The manuscript by Alfano et al describes mechanical and topographical evidence of Lysyl-oxidaze dependent extracellular matrix stiffness in Hodkin lymphomas.  The experiments are straight-forward and demonstrates elastic modulus is higher in HL than NHL LN, also reflecting the lymphoma stage grade, as a consequence of collagen cross-linking together with architectural modifications related to increased anisotropy and Lysyl-oxidaze increase.  The work is an extension of what is described for solid tumors.  Experimental approaches are similar to that of described for solid tumors.  The report provides information that different mechanical, topographical and/or architectural modifications of ECM are detectable in human lymphomas and are related to their histotype and grading.  However, there is always a concern that when tissues taken out, that is removed from the appropriate in vivo environment would there be alteration in mechanical, topographical and/or architectural that would skew the results.  Nevertheless, the assays can be supporting evidence along with other parameters for diagnosis, staging and therapeutic applications.

Author Response

We thank the Reviewer for the positive judgement of our work.

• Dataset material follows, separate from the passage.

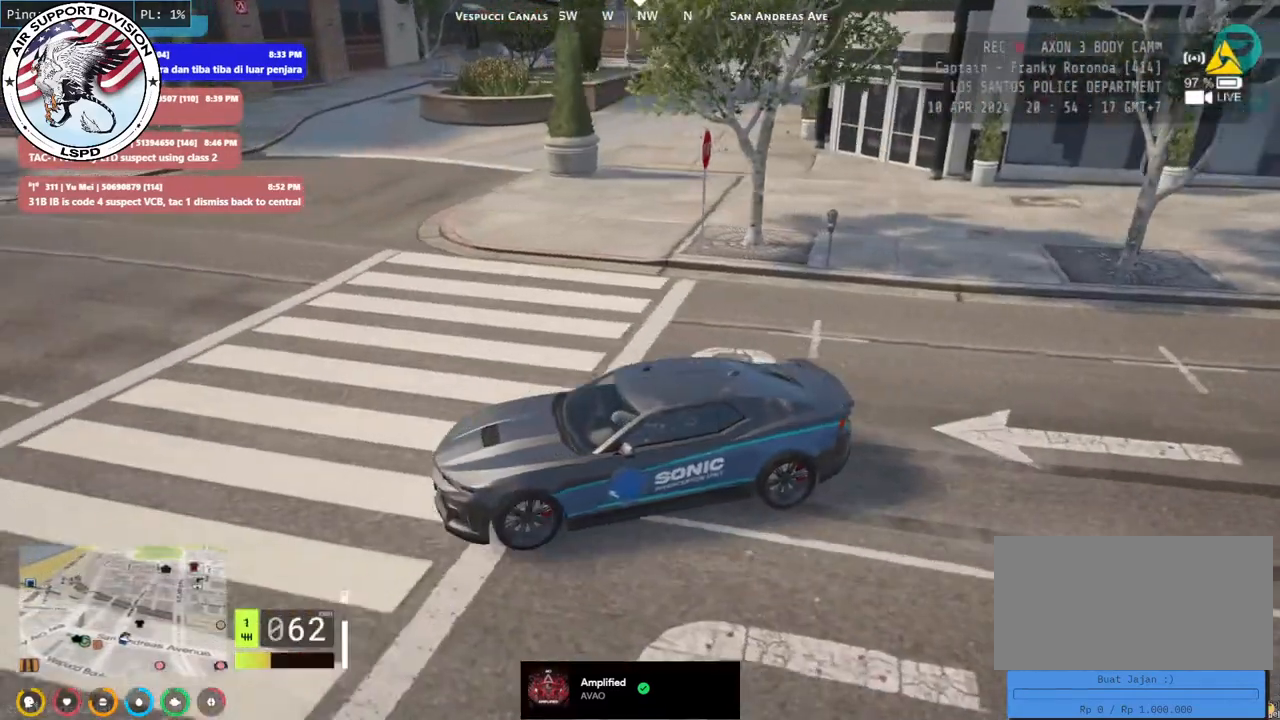
{"keys": ["a", "space", "w"], "mouse": ["mb4"], "events": [[200, "w", "down"]]}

As for the criticism: "...However, there is always a concern that when tissues taken out, that is removed from the appropriate in vivo environment would there be alteration in mechanical, topographical and/or architectural that would skew the results"....we added a sentence to the discussion on this limitation to be taken into account:

"Although it should be taken into account that tissues removed from the in vivo environment would undergo alterations in their physical and mechanical properties, the reported differences are referred to samples of lymphoma specimens always compared to non neoplastic lymph nodes in the same conditions."

We also cheched the manuscript for spelling errors throughout the text. 

Round 2

Reviewer 2 Report

the responses are adequate and I feel the paper acceptable for publication.